Why I hate awareness months, but participate anyway (and think everyone should)
May, 2021
Happy mental health awareness month! Ok, so I do hate awareness months. Why, you may ask? Isn’t that kind of, well, mean spirited? Ok, maybe dislike is a softer word. But hear me out. Some of it is the same reason I have gripes about women’s history month and black history month. Like what happens the other eleven months? We just forget about it and go on with our default settings of being woefully ignorant about large swaths of the population?
But it’s more than that. Part of it is based on my work at nonprofits in a previous life. Nonprofits have to use every square inch of leverage of that one month to get folks to care enough about their issue to donate money. Fundraising is how these places survive, and it often means all hands on deck. Staff have to set aside their regular work to stuff envelopes, design invitations, solicit auction items. There’s something very wrong with a system that largely relies on the fickle world of charity for the important services people need.

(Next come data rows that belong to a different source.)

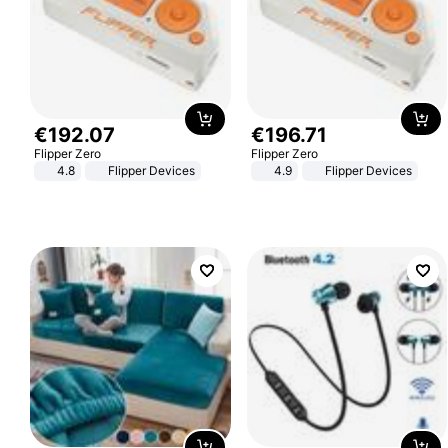
€
192
.
07
€
196
.
71
Flipper Zero
Flipper Zero
4.8
Flipper Devices
4.9
Flipper Devices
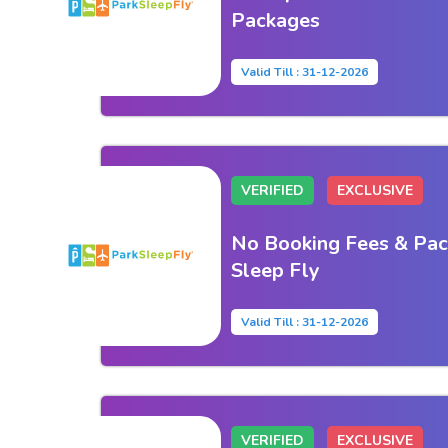
Packages
Valid Till : 31-12-2026
VERIFIED
EXCLUSIVE
No Booking Fees & Pac
Sleep Fly
Valid Till : 31-12-2026
VERIFIED
EXCLUSIVE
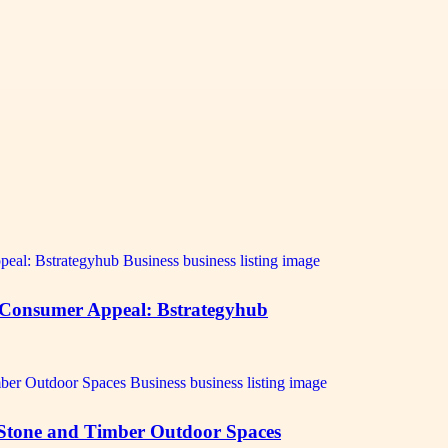
 Consumer Appeal: Bstrategyhub
 Stone and Timber Outdoor Spaces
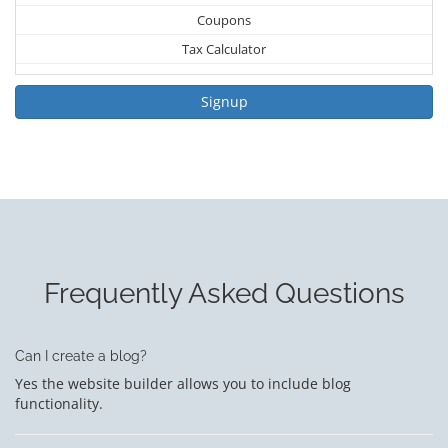
Coupons
Tax Calculator
Signup
Frequently Asked Questions
Can I create a blog?
Yes the website builder allows you to include blog
functionality.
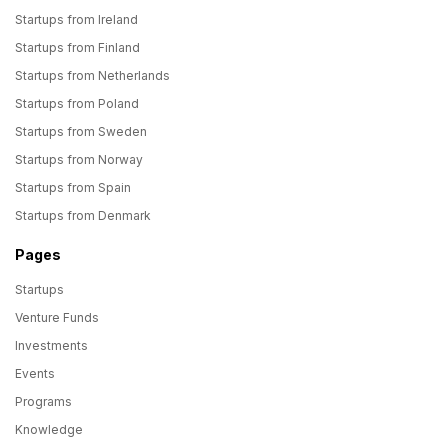
Startups from Ireland
Startups from Finland
Startups from Netherlands
Startups from Poland
Startups from Sweden
Startups from Norway
Startups from Spain
Startups from Denmark
Pages
Startups
Venture Funds
Investments
Events
Programs
Knowledge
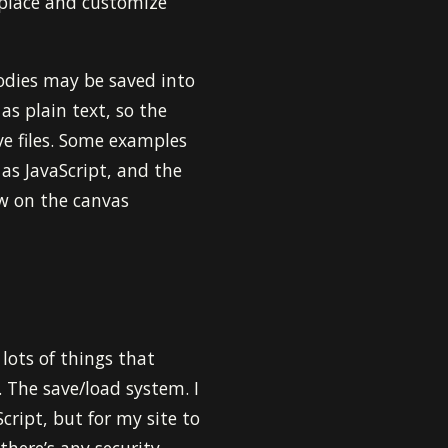
replace and customize
oodies may be saved into
 as plain text, so the
ve files. Some examples
as JavaScript, and the
aw on the canvas
 lots of things that
. The save/load system. I
cript, but for my site to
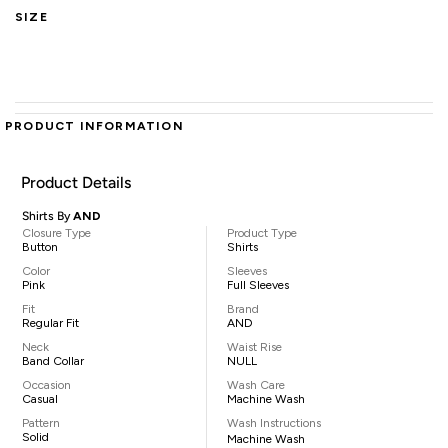
SIZE
PRODUCT INFORMATION
Product Details
Shirts By
AND
Closure Type
Product Type
Button
Shirts
Color
Sleeves
Pink
Full Sleeves
Fit
Brand
Regular Fit
AND
Neck
Waist Rise
Band Collar
NULL
Occasion
Wash Care
Casual
Machine Wash
Pattern
Wash Instructions
Solid
Machine Wash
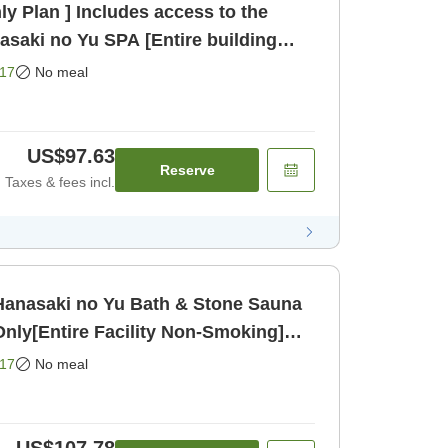
y Plan ] Includes access to the
asaki no Yu SPA [Entire building
nly]
17
No meal
US$97.63
Reserve
Taxes & fees incl.
 [Hanasaki no Yu Bath & Stone Sauna
nly[Entire Facility Non-Smoking]
17
No meal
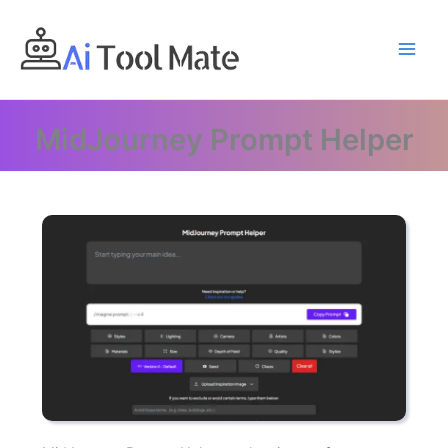
Skip
to
content
MidJourney Prompt Helper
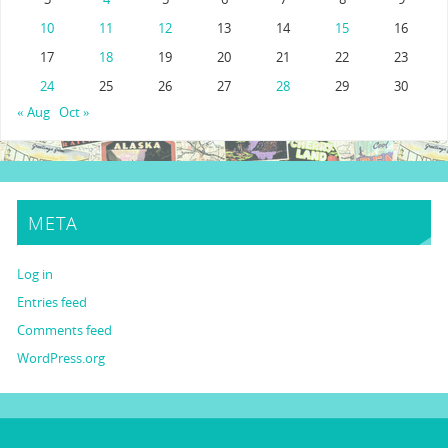
10
11
12
13
14
15
16
17
18
19
20
21
22
23
24
25
26
27
28
29
30
« Aug
Oct »
META
Log in
Entries feed
Comments feed
WordPress.org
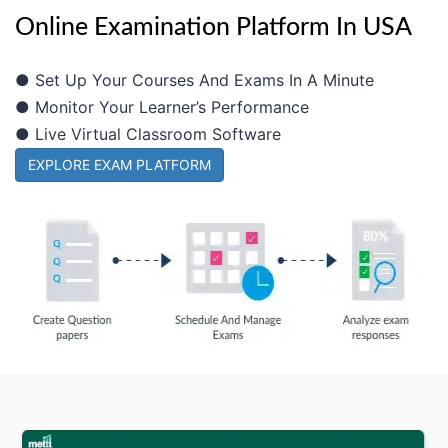
Online Examination Platform In USA
● Set Up Your Courses And Exams In A Minute
● Monitor Your Learner’s Performance
● Live Virtual Classroom Software
EXPLORE EXAM PLATFORM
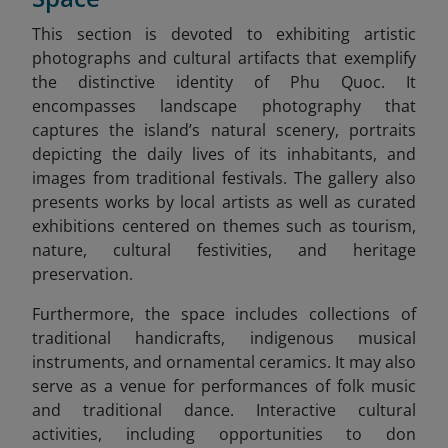
This section is devoted to exhibiting artistic
photographs and cultural artifacts that exemplify
the distinctive identity of Phu Quoc. It
encompasses landscape photography that
captures the island’s natural scenery, portraits
depicting the daily lives of its inhabitants, and
images from traditional festivals. The gallery also
presents works by local artists as well as curated
exhibitions centered on themes such as tourism,
nature, cultural festivities, and heritage
preservation.
Furthermore, the space includes collections of
traditional handicrafts, indigenous musical
instruments, and ornamental ceramics. It may also
serve as a venue for performances of folk music
and traditional dance. Interactive cultural
activities, including opportunities to don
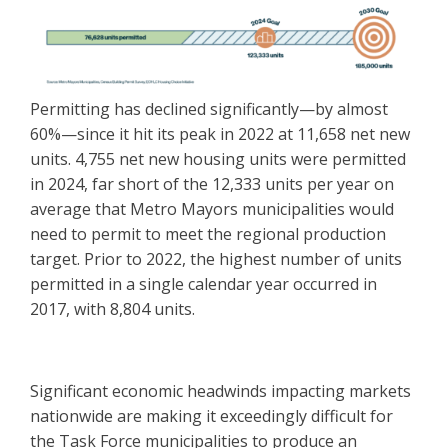
Permitting has declined significantly—by almost
60%—since it hit its peak in 2022 at 11,658 net new
units. 4,755 net new housing units were permitted
in 2024, far short of the 12,333 units per year on
average that Metro Mayors municipalities would
need to permit to meet the regional production
target. Prior to 2022, the highest number of units
permitted in a single calendar year occurred in
2017, with 8,804 units.
Significant economic headwinds impacting markets
nationwide are making it exceedingly difficult for
the Task Force municipalities to produce an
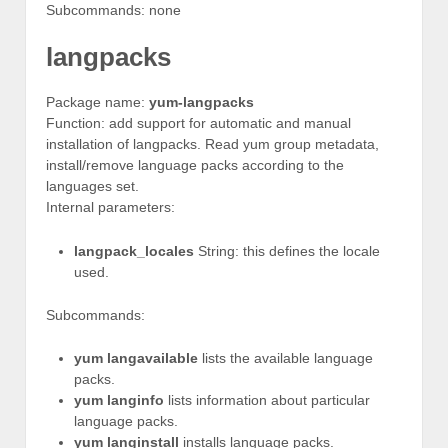
Subcommands: none
langpacks
Package name:
yum-langpacks
Function: add support for automatic and manual
installation of langpacks. Read yum group metadata,
install/remove language packs according to the
languages set.
Internal parameters:
langpack_locales
String: this defines the locale
used.
Subcommands:
yum langavailable
lists the available language
packs.
yum langinfo
lists information about particular
language packs.
yum langinstall
installs language packs.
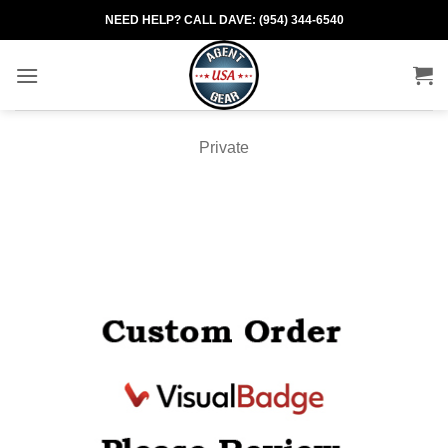
Skip
NEED HELP? CALL DAVE: (954) 344-6540
to
content
Private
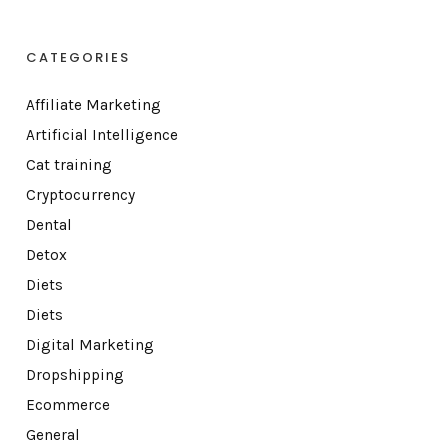
CATEGORIES
Affiliate Marketing
Artificial Intelligence
Cat training
Cryptocurrency
Dental
Detox
Diets
Diets
Digital Marketing
Dropshipping
Ecommerce
General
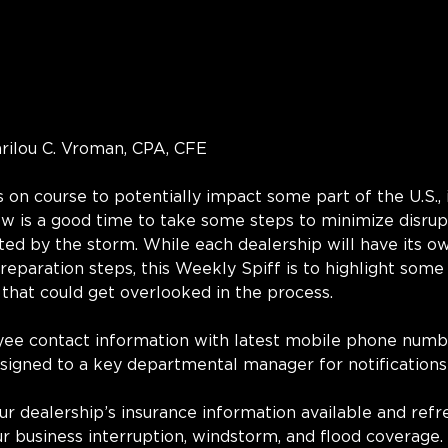
arilou C. Vroman, CPA, CFE
s on course to potentially impact some part of the U.S., 
w is a good time to take some steps to minimize disrupt
ed by the storm. While each dealership will have its o
preparation steps, this Weekly Spiff is to highlight some
 that could get overlooked in the process.
yee contact information with latest mobile phone numb
signed to a key departmental manager for notifications
ur dealership’s insurance information available and refr
r business interruption, windstorm, and flood coverage.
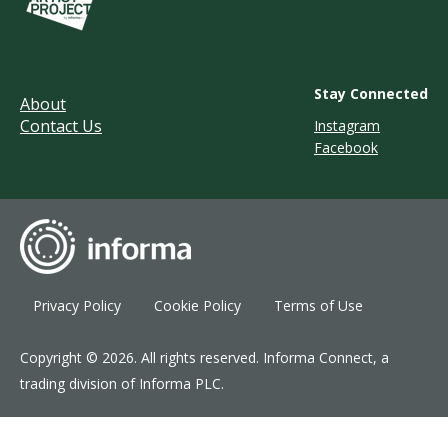
Stay Connected
About
Contact Us
Instagram
Facebook
Privacy Policy
Cookie Policy
Terms of Use
Copyright © 2026. All rights reserved. Informa Connect, a
trading division of Informa PLC.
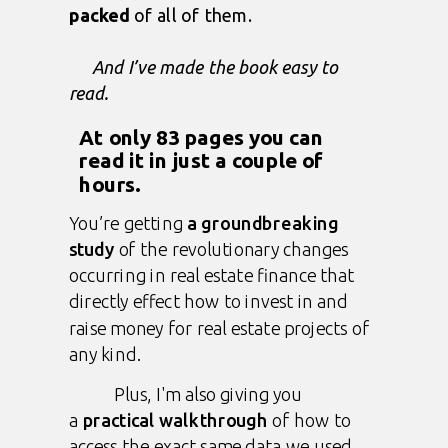
packed
of all of them.
And I’ve made the book easy to
read.
At only 83 pages you can
read it in just a couple of
hours.
You’re getting
a groundbreaking
study
of the revolutionary changes
occurring in real estate finance that
directly effect how to invest in and
raise money for real estate projects of
any kind.
Plus, I'm also giving you
a
practical walkthrough
of how to
access the exact same data we used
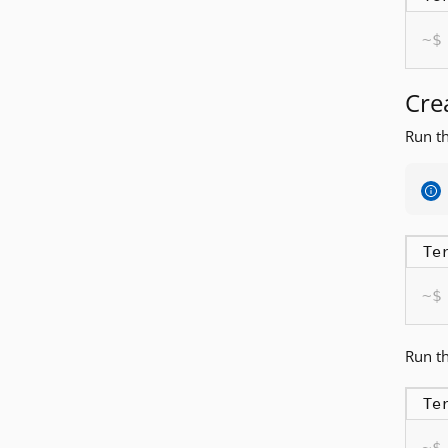
Cre
Run th
Te
Run th
Te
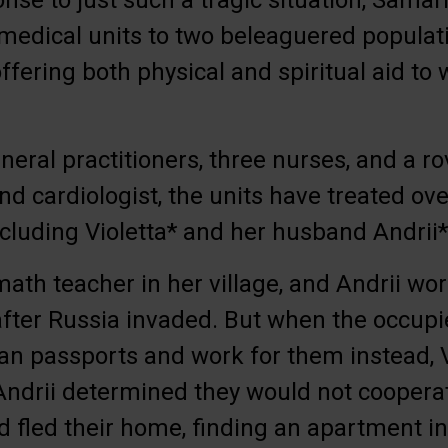
onse to just such a tragic situation, Samar
medical units to two beleaguered populati
ffering both physical and spiritual aid to
neral practitioners, three nurses, and a ro
nd cardiologist, the units have treated ove
including Violetta* and her husband Andrii*
math teacher in her village, and Andrii wo
after Russia invaded. But when the occu
an passports and work for them instead, 
Andrii determined they would not coopera
d fled their home, finding an apartment i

I also see as an implied passivity in awareness months. When does one achieve this so called awareness? And what do we do with it once we have it? In an ideal world we would all donate to worthy organizations (Neuro Blooms donates 10% of its sales to different chapters of NAMI). But not everyone has expendable income. In an ideal world we would all be rallying at our state capitals, demanding our legislators adequately fund mental health services. Also incredibly important, but not an option for everyone.
I recommend a simple action, especially for those who do not know much about mental health conditions: foster a mindset of active learning. Even if mental health conditions completely baffle you, and you feel like you will never understand them. Most of us don’t understand them completely. There’s so much to learn. Even if this begins in your own mind and doesn’t convert to an action - at least not right away - I believe intentions and mindset eventually manifest out in the world in important ways.
Maybe this active learning mindset leads to a deeper understanding of someone like your great Aunt Ida who talked loudly and danced a little too wildly at the wedding reception, because she was experiencing hypo-mania. Maybe you go dance with her, not in a mocking way, but to keep her company, in a joyful way, acknowledging that her condition is not only hardship, not only something to be treated, but can contain joy, the vigor of life, and creativity. Maybe it’s taking a moment to look at the offerings of a man selling ragged paperbacks on the sidewalk, quietly muttering under his breath. Maybe this learning just leads to less fear. I’m proposing a conversion of awareness to some action, however small the action may be. I am viewing this mindset of active learning in the same spirit as meditation that appears like you are doing nothing, but is actually quite hard work. It’s not nothing. It’s actually one of the most important things you can do.